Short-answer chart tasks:
··········
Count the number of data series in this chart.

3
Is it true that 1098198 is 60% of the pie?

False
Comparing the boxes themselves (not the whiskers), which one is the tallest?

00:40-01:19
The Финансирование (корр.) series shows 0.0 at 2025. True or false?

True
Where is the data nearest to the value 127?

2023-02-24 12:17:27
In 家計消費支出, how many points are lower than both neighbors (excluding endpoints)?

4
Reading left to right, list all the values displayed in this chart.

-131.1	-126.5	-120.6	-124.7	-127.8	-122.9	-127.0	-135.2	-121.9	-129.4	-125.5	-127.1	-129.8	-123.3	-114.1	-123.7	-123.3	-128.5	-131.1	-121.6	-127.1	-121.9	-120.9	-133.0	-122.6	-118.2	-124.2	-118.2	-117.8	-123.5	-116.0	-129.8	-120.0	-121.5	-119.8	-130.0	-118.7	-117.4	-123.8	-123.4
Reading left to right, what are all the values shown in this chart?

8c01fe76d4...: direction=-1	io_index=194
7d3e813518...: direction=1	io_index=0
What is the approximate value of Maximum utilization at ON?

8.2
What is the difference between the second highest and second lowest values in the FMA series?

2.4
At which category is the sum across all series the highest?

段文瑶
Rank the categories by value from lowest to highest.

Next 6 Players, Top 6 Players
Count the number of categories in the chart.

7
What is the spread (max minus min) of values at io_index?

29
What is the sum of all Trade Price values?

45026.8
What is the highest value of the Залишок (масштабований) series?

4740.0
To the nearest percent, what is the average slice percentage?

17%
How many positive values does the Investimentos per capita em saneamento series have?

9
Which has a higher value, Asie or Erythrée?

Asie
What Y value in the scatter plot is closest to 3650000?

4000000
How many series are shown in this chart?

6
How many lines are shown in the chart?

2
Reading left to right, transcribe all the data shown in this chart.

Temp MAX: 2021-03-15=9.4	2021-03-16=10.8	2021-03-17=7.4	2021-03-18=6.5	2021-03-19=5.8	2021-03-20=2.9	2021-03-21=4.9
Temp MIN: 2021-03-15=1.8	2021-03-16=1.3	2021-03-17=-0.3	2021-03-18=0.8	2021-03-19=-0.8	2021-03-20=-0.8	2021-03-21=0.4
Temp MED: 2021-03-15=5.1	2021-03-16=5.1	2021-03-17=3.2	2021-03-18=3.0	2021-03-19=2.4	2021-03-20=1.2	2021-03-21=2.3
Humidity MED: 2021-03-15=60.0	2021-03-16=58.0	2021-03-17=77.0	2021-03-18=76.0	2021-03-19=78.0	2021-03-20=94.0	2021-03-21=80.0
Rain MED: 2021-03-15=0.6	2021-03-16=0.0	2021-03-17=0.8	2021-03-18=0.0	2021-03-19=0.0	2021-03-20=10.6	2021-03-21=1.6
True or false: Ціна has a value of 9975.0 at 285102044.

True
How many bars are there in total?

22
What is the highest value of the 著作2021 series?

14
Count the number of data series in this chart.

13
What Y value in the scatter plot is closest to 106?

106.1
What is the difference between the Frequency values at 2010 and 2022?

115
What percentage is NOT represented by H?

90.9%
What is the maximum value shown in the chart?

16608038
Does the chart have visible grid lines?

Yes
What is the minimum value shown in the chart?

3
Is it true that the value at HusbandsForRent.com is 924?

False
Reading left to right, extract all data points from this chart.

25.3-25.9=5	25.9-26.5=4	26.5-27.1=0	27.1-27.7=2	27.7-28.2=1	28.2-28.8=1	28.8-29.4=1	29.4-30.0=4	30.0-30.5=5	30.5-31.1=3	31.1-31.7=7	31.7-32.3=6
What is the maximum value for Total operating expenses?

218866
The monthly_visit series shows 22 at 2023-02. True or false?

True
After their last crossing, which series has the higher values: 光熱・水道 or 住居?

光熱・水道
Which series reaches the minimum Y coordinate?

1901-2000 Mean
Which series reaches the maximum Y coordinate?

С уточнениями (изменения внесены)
··········
• **TASK BRIEF**: Write out, unchanged, every line from the start of the items above through the line containing "Where is the data nearest to the value 127?".

• **RESPONSE BOX**:
Count the number of data series in this chart.

3
Is it true that 1098198 is 60% of the pie?

False
Comparing the boxes themselves (not the whiskers), which one is the tallest?

00:40-01:19
The Финансирование (корр.) series shows 0.0 at 2025. True or false?

True
Where is the data nearest to the value 127?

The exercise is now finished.